◆ **GIVEN INFORMATION**:
•••••

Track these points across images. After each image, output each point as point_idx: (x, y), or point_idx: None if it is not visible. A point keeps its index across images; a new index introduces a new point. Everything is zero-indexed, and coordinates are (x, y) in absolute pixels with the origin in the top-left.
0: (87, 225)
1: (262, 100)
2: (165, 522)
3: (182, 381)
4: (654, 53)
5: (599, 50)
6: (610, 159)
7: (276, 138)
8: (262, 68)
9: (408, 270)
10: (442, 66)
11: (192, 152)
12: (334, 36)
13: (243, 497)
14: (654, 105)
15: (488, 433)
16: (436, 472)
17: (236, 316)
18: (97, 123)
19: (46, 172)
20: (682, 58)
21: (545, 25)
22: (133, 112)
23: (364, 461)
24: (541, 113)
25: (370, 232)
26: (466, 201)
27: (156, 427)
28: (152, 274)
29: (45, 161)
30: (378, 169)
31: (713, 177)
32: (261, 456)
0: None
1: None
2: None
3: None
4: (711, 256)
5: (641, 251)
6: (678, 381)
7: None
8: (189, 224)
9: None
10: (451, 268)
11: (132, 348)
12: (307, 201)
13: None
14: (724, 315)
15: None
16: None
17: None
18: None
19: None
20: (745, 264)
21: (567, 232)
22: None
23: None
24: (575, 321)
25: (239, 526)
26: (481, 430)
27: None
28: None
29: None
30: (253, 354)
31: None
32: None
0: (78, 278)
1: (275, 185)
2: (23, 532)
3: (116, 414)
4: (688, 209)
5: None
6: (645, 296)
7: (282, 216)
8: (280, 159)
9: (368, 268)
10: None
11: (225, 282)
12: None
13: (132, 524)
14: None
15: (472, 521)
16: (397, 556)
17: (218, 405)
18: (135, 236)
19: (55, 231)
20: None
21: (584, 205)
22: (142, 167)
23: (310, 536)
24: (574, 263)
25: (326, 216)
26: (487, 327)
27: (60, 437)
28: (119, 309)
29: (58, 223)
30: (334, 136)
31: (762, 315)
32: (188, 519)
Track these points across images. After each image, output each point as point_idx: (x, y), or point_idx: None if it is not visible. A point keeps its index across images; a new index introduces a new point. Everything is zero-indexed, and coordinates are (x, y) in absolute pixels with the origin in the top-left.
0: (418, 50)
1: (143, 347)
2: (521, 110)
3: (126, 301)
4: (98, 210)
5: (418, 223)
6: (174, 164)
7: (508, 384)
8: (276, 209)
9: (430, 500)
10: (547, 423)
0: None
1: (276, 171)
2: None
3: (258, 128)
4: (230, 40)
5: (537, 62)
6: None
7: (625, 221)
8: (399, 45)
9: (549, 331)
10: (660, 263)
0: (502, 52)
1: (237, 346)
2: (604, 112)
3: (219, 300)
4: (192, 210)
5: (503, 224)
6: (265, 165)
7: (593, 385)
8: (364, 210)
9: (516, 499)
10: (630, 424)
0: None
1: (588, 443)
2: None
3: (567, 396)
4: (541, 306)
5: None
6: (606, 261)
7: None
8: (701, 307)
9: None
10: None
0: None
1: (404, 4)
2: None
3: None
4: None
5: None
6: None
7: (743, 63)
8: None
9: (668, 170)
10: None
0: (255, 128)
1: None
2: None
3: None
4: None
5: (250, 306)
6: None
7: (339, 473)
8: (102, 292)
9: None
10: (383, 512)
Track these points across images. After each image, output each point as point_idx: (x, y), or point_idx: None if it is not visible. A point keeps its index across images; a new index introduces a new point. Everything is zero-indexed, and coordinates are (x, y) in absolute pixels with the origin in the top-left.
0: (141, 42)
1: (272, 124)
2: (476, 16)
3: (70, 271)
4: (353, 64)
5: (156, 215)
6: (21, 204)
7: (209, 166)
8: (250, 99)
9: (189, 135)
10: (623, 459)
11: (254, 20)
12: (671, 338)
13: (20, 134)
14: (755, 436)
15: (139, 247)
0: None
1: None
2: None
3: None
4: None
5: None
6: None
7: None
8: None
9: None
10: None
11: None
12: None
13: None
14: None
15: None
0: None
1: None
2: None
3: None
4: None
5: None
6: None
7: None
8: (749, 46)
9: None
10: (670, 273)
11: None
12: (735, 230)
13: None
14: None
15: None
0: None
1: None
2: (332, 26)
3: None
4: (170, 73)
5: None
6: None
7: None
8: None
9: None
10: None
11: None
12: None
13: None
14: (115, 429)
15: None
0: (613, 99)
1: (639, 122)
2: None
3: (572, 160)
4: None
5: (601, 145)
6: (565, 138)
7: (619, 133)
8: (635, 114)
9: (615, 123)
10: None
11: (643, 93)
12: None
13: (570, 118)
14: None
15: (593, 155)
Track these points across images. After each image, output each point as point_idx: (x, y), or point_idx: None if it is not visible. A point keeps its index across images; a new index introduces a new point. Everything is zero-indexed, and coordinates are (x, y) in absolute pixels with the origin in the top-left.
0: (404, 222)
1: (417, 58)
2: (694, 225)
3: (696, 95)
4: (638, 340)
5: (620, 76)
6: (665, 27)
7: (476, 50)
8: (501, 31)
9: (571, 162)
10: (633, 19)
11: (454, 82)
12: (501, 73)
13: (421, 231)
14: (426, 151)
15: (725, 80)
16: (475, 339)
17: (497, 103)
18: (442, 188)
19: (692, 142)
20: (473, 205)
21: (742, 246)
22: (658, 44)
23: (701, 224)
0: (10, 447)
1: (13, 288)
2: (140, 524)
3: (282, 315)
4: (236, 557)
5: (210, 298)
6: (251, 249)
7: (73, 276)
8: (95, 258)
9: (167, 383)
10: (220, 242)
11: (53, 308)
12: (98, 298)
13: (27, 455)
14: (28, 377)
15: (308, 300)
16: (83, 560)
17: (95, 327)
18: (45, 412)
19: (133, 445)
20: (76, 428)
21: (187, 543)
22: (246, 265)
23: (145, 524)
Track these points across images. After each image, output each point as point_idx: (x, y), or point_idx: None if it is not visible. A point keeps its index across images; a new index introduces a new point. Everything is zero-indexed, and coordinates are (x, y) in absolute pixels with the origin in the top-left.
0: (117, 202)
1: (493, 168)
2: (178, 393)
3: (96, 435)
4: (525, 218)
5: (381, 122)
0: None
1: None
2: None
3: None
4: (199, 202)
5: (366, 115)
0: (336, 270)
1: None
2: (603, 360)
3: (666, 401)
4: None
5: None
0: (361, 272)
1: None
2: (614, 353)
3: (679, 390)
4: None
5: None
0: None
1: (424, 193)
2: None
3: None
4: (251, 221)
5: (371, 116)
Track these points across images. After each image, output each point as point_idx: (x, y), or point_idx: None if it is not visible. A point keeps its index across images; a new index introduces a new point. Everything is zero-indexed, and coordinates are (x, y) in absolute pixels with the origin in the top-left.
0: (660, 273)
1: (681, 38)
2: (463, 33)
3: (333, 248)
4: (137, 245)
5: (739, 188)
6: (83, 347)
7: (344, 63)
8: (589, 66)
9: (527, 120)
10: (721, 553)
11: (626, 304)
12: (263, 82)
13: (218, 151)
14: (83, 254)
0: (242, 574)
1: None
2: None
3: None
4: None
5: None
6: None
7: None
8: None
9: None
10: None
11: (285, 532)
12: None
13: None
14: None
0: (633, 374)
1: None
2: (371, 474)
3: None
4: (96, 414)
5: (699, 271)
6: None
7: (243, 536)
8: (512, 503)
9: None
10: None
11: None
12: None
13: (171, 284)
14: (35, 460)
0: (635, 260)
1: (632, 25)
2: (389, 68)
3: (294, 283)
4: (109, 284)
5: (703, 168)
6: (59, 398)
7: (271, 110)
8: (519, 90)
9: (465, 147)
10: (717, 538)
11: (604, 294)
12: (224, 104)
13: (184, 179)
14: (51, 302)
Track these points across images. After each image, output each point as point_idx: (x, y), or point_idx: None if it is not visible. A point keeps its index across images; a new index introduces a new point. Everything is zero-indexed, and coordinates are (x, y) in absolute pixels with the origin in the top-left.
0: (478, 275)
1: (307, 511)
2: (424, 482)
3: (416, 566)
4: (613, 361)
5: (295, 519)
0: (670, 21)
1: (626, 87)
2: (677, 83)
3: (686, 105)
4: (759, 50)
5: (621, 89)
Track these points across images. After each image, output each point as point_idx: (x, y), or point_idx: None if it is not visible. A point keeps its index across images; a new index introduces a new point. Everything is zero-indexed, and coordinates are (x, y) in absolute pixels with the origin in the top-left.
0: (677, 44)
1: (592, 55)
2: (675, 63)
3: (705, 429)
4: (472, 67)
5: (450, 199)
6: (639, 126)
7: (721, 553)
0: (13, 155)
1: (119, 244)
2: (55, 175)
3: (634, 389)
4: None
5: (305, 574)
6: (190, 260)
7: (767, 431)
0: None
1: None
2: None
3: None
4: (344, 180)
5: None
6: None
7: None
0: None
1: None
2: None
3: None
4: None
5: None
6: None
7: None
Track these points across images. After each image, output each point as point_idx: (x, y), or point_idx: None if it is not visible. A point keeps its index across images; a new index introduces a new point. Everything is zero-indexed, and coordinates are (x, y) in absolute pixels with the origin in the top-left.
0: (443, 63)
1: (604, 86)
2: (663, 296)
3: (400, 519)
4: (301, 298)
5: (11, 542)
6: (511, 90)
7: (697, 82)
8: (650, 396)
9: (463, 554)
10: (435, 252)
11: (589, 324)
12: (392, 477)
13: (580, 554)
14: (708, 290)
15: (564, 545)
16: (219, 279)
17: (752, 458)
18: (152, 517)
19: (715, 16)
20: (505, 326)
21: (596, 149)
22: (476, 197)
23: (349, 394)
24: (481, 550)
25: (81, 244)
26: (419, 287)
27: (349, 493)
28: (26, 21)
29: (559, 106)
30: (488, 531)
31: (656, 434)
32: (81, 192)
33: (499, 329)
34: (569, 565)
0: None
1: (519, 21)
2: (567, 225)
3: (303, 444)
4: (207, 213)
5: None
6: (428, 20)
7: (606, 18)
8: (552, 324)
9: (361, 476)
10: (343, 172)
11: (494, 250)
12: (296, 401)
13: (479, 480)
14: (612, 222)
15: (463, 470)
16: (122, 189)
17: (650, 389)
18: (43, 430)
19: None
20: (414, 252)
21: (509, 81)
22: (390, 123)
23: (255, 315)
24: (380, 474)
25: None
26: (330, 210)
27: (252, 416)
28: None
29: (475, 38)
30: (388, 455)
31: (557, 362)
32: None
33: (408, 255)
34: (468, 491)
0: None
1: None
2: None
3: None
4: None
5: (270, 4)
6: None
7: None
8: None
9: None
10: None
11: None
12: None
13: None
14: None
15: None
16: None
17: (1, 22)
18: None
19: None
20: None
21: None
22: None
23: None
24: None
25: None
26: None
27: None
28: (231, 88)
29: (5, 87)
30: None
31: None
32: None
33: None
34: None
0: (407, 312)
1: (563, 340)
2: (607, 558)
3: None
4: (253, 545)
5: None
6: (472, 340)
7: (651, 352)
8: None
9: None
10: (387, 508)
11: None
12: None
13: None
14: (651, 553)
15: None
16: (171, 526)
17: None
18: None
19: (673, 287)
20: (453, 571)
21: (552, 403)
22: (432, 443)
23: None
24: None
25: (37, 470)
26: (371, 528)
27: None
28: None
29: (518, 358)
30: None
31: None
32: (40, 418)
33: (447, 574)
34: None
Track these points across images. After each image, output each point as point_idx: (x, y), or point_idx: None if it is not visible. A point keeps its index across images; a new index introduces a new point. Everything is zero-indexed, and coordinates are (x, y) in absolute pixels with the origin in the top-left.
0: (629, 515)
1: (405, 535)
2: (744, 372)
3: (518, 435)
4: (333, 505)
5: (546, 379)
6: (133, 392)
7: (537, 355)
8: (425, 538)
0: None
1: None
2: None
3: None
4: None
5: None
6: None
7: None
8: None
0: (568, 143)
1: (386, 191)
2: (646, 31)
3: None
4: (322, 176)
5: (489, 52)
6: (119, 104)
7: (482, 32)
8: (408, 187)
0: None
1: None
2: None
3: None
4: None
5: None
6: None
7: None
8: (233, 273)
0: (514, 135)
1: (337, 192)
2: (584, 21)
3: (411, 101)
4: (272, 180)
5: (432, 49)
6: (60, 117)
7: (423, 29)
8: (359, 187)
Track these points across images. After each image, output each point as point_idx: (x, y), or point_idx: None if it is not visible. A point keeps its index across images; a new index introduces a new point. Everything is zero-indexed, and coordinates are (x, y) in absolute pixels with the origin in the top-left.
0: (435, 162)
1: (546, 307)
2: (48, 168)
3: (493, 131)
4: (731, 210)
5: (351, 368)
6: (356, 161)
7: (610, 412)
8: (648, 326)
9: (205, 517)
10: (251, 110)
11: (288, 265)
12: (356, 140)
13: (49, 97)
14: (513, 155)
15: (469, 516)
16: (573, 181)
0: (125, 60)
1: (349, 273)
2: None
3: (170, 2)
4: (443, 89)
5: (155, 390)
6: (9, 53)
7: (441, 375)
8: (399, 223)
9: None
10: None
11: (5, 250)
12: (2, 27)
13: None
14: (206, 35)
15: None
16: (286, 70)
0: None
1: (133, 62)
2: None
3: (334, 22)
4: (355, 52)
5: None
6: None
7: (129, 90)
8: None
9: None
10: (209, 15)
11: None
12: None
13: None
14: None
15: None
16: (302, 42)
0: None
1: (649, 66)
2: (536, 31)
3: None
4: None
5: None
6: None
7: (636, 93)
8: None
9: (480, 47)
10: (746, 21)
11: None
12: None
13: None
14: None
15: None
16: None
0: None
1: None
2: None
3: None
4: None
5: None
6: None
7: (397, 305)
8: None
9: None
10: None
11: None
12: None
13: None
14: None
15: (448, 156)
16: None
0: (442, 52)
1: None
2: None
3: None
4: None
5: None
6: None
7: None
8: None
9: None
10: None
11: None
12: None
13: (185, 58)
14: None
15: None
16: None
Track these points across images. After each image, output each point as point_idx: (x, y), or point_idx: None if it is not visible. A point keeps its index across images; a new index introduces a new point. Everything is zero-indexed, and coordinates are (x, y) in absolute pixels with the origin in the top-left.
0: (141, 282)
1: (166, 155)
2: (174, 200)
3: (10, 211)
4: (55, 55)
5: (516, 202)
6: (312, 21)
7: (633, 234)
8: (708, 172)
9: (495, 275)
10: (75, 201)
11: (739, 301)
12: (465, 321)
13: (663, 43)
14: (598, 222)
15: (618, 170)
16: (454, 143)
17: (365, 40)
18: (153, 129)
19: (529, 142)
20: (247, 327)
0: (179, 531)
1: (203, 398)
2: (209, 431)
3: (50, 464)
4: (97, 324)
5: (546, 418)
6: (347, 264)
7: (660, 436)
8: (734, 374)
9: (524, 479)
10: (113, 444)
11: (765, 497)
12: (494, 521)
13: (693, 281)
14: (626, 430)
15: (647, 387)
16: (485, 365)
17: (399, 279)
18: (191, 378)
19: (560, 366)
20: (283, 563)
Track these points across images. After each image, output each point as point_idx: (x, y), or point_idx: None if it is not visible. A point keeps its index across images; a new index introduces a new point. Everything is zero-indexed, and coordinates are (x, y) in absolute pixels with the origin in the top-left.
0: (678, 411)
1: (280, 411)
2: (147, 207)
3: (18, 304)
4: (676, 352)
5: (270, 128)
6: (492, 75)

•••••

◆ **YOUR INSTRUCTIONS**: Reproduce verbatim the lines of the material, beginning with its first line and stopping after the line that contains "9: (408, 270)".

◆ **COMPLETE OUTPUT**:
Track these points across images. After each image, output each point as point_idx: (x, y), or point_idx: None if it is not visible. A point keeps its index across images; a new index introduces a new point. Everything is zero-indexed, and coordinates are (x, y) in absolute pixels with the origin in the top-left.
0: (87, 225)
1: (262, 100)
2: (165, 522)
3: (182, 381)
4: (654, 53)
5: (599, 50)
6: (610, 159)
7: (276, 138)
8: (262, 68)
9: (408, 270)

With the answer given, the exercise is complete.